The execution of JoCaml programs can be distributed among numerous machines, possibly running different systems; new machines may join or quit the computation. At any time, every process or expression is running on a given machine. In this implementation, the runtime support consists of several system-level processes that communicate using TCP/IP over the network.
In JoCaml, the execution of a process (or an expression) does not usually depend on its localization. Indeed, it is equivalent to run processes P and Q on two different machines, or to run the compound process (P & Q) on a single machine. In particular, the scope for defined names and values does not depend on their localization: whenever a port name appears in a process, it can be used to form messages (using the name as the address, or as the message contents) without knowing whether this port name is locally- or remotely-defined. So far, locality is transparent, and programs can be written independently of their run-time distribution.
Of course, locality matters in some circumstances: side-effects such as printing values on the local terminal depend on the current machine; besides, efficiency can be affected because message-sending over the network takes much longer than local calls; finally, the termination of some underlying runtime will affect all its local processes.

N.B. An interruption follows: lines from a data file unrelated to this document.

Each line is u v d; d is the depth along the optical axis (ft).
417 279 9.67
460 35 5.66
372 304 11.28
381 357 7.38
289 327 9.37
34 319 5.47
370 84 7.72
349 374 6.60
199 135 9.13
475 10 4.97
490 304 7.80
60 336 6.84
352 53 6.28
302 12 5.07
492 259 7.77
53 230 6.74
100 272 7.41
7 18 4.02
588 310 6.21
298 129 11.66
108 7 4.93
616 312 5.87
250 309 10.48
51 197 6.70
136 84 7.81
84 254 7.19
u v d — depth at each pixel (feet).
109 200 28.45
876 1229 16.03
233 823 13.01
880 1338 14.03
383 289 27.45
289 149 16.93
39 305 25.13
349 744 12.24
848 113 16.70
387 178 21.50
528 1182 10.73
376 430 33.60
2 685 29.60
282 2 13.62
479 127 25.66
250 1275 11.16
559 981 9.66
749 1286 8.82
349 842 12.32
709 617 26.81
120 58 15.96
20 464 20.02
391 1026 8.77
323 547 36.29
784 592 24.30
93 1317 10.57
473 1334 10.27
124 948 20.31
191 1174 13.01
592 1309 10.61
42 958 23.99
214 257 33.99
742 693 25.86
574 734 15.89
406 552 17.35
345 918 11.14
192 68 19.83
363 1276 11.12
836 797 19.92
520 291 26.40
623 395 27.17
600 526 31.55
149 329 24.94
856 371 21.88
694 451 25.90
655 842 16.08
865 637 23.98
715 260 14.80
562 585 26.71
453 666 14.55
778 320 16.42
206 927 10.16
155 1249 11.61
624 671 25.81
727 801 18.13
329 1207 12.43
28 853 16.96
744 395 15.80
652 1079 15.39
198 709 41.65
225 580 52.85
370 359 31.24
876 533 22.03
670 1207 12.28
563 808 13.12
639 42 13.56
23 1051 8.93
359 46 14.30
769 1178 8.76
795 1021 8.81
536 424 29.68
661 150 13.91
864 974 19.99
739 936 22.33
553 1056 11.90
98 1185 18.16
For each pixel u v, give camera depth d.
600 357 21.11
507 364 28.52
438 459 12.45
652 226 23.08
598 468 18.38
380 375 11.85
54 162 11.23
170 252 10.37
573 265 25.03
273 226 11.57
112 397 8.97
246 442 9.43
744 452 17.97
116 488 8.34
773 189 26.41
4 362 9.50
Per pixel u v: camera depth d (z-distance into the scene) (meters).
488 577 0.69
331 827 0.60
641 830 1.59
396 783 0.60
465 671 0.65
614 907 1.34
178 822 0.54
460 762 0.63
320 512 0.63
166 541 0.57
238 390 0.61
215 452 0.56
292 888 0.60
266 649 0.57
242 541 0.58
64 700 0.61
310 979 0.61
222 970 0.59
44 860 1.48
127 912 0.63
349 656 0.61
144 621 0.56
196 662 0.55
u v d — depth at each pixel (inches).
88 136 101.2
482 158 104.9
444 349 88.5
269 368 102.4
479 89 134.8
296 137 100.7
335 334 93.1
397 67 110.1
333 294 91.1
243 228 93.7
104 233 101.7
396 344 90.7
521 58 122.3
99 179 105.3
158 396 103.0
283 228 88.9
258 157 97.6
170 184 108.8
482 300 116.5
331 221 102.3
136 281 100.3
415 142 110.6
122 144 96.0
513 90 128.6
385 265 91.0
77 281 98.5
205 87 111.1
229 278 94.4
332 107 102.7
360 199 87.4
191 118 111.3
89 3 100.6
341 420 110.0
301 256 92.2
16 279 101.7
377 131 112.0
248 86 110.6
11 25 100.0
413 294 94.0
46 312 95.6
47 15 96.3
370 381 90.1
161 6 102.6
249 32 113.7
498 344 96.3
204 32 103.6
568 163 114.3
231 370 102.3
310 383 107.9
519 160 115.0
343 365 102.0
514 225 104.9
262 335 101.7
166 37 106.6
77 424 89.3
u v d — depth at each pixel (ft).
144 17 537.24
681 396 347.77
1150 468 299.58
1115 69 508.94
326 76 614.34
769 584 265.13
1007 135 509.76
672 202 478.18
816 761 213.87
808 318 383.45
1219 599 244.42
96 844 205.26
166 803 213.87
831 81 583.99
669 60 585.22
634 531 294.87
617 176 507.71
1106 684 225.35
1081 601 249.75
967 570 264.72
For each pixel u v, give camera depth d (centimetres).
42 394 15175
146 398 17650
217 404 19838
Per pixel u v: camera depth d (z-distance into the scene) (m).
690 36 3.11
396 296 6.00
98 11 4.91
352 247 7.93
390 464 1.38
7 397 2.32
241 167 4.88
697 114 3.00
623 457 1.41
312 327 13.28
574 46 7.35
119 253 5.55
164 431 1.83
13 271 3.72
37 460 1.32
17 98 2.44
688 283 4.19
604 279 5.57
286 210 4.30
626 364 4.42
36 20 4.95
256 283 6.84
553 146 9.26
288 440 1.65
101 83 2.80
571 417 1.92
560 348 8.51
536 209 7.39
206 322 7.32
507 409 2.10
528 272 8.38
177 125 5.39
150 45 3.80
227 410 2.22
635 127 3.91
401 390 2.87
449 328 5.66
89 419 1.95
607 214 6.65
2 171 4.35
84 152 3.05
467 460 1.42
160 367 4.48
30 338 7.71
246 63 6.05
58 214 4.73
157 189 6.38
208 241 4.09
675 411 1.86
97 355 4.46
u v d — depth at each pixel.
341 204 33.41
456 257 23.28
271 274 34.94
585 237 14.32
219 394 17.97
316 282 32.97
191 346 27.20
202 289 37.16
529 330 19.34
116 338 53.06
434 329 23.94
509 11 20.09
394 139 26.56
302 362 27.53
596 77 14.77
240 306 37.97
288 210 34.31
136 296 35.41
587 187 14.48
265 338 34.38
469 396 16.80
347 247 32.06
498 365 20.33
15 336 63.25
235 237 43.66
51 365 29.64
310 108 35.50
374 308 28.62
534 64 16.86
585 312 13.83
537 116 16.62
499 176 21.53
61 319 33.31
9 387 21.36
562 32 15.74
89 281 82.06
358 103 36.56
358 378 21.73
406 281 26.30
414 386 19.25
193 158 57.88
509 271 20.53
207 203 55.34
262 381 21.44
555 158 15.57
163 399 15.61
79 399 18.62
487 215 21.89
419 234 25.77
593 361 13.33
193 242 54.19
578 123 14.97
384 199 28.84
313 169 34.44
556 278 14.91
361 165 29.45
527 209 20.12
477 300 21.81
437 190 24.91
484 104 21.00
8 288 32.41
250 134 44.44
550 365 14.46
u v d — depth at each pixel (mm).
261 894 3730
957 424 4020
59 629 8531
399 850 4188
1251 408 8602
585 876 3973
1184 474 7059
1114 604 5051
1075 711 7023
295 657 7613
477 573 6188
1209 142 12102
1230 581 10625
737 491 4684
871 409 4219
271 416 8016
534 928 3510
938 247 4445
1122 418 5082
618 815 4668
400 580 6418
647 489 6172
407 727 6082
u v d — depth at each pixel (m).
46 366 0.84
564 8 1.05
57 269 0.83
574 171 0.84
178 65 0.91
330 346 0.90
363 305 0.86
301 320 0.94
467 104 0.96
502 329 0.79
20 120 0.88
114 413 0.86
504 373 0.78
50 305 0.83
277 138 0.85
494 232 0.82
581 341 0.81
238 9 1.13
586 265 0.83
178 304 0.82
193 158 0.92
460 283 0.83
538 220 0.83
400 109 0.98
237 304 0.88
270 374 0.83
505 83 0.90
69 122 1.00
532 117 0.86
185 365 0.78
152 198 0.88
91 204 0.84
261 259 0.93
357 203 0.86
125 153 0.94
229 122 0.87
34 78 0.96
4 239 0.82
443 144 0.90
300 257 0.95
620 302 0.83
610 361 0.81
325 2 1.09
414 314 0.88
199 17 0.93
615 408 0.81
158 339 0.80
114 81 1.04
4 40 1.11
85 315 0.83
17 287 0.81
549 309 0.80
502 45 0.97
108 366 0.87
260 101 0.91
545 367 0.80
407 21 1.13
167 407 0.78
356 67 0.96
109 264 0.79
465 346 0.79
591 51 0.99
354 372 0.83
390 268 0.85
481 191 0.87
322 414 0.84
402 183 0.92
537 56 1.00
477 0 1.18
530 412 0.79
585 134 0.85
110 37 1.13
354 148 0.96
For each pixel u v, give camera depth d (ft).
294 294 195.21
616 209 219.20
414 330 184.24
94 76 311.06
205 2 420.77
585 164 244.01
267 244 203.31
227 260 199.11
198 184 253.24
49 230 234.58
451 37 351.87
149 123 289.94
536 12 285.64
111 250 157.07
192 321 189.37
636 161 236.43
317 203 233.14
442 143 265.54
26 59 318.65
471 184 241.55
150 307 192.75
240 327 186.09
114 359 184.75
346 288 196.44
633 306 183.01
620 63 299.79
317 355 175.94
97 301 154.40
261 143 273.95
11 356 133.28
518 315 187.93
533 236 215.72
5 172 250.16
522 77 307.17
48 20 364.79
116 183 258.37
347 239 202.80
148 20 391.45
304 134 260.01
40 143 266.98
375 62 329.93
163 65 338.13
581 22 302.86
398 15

An important issue when passing messages in a distributed system is whether the message contents is replicated or passed by reference. This is the essential difference between functions and synchronous channels. When a function is sent to a remote machine, its code and the values for its local variables are also sent there, and any invocation will be executed locally on the remote machine. When a synchronous port name is sent to a remote machine, only the name is sent and invocations on this name will forward the invocation to the machine were the name is defined, much as in a remote procedure call. In the current implementation of JoCaml, passing a function in a distributed system is not yet implemented.
Since JoCaml has lexical scoping, programs being executed on different machines do not initially share any port name; therefore, they would normally not be able to interact with one another. To bootstrap a distributed computation, it is necessary to exchange a few names, and this is achieved using a built-in library called the name server. Once this is done, these first names can be used to communicate some more names and to build more complex communication patterns. To export names, the JoCaml library provides a name server (Join.Ns).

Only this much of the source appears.